> **Compito da svolgere**:
Sostituisci "TODO" con "DA FARE" in tutti i dati che seguono e trascrivili senza altre modifiche. Non includere le immagini nella risposta.

(Dati memorizzati)
+++

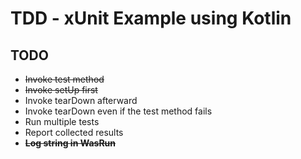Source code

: # TDD - xUnit Example using Kotlin

## TODO

- ~~Invoke test method~~
- ~~Invoke setUp first~~
- Invoke tearDown afterward
- Invoke tearDown even if the test method fails
- Run multiple tests
- Report collected results
- ~~**Log string in WasRun**~~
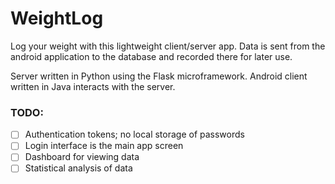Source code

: # WeightLog

Log your weight with this lightweight client/server app.
Data is sent from the android application to the database and recorded there for later use.

Server written in Python using the Flask microframework.
Android client written in Java interacts with the server.

### TODO:
- [ ] Authentication tokens; no local storage of passwords
- [ ] Login interface is the main app screen
- [ ] Dashboard for viewing data
- [ ] Statistical analysis of data
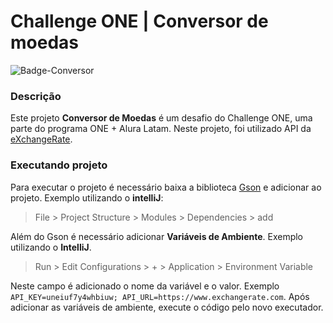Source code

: # Challenge ONE | Conversor de moedas

![Badge-Conversor](https://github.com/RubensLFerreira/challenge_one_conversor/assets/62750539/f7b2a26c-d404-48bd-b42b-d5748e24cbb3)

### Descrição

Este projeto **Conversor de Moedas** é um desafio do Challenge ONE, uma parte do programa ONE + Alura Latam. Neste projeto, foi utilizado API da [eXchangeRate](https://www.exchangerate.com).

### Executando projeto

Para executar o projeto é necessário baixa a biblioteca [Gson](https://mvnrepository.com/artifact/com.google.code.gson/gson/2.10.1) e adicionar ao projeto.
Exemplo utilizando o **intelliJ**: 

> File > Project Structure > Modules > Dependencies > add

Além do Gson é necessário adicionar **Variáveis de Ambiente**. Exemplo utilizando o **IntelliJ**.

> Run > Edit Configurations > + > Application > Environment Variable

Neste campo é adicionado o nome da variável e o valor. Exemplo `API_KEY=uneiuf7y4whbiuw; API_URL=https://www.exchangerate.com`.
Após adicionar as variáveis de ambiente, execute o código pelo novo executador.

+++

> **Risposta finale**:
Source code

: # TDD - xUnit Example using Kotlin

## DA FARE

- ~~Invoke test method~~
- ~~Invoke setUp first~~
- Invoke tearDown afterward
- Invoke tearDown even if the test method fails
- Run multiple tests
- Report collected results
- ~~**Log string in WasRun**~~
Source code

: # WeightLog

Log your weight with this lightweight client/server app.
Data is sent from the android application to the database and recorded there for later use.

Server written in Python using the Flask microframework.
Android client written in Java interacts with the server.

### DA FARE:
- [ ] Authentication tokens; no local storage of passwords
- [ ] Login interface is the main app screen
- [ ] Dashboard for viewing data
- [ ] Statistical analysis of data
Source code

: # Challenge ONE | Conversor de moedas

![Badge-Conversor](https://github.com/RubensLFerreira/challenge_one_conversor/assets/62750539/f7b2a26c-d404-48bd-b42b-d5748e24cbb3)

### Descrição

Este projeto **Conversor de Moedas** é um desafio do Challenge ONE, uma parte do programa ONE + Alura Latam. Neste projeto, foi utilizado API da [eXchangeRate](https://www.exchangerate.com).

### Executando projeto

Para executar o projeto é necessário baixa a biblioteca [Gson](https://mvnrepository.com/artifact/com.google.code.gson/gson/2.10.1) e adicionar ao projeto.
Exemplo utilizando o **intelliJ**: 

> File > Project Structure > Modules > Dependencies > add

Além do Gson é necessário adicionar **Variáveis de Ambiente**. Exemplo utilizando o **IntelliJ**.

> Run > Edit Configurations > + > Application > Environment Variable

Neste campo é adicionado o nome da variável e o valor. Exemplo `API_KEY=uneiuf7y4whbiuw; API_URL=https://www.exchangerate.com`.
Após adicionar as variáveis de ambiente, execute o código pelo novo executador.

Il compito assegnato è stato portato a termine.